Several case studies revealed how companies now leverage the influence of bloggers. For the release of Rise of the Planet of the Apes last summer, Pete Caban of Mekanism described how they corralled “The Rise 50” – the 50 most influential movie bloggers–combined they reached 350 million viewers, Twentieth Century Fox flew them to Hollywood for a two-day “summit,” a visit to the set, advance tickets, and an ape IQ test. Mekanism also created six videos about apes, “some real, some fake.” The campaign took off when the fourth video, of an ape with an AK-47, went viral. It’s now been viewed more than 16 million times. The Rise exceeded expectations by 59%.

Similarly, Paul Dunay described how as part of the release of The Wizarding World of Harry Potter Universal held a special invite-only midnight screening for just seven bloggers  who together had 350 million readers. Services are now springing up to help find these “influentials” across industries. Shani Higgins of Technorati (which tracks and ranks more than 15,000 book blogs) noted that Technorati frequently selects bloggers by rankings for special promotions—last summer they gave Sony HD cameras to the most influential tech bloggers at SXSW—Sony then used their stories of using the cameras in its ads. Zuberance is an award-winning new startup that specializes in identifying influentials and turning fans and followers into “brand advocates.”

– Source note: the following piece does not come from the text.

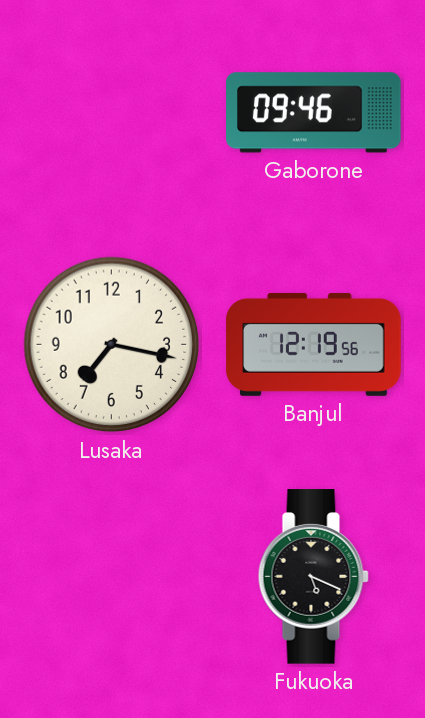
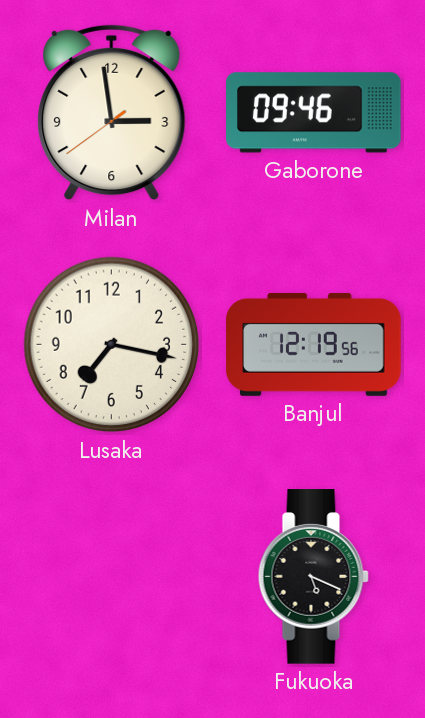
Milan: none -> 2:58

Jeff Jarvis, outspoken blogger on BuzzMachine and author of the new book Public Parts made the case that “companies with open relationships with their customers will win” and offered several examples:

The decision by Random House, Simon & Schuster, and Hachette to share sales data with authors can be seen as part of this trend. What being open as an author means to the future of books – making them “digital, clickable, correctable, linkable” is a question Jarvis is currently addressing on an ongoing basis on his blog.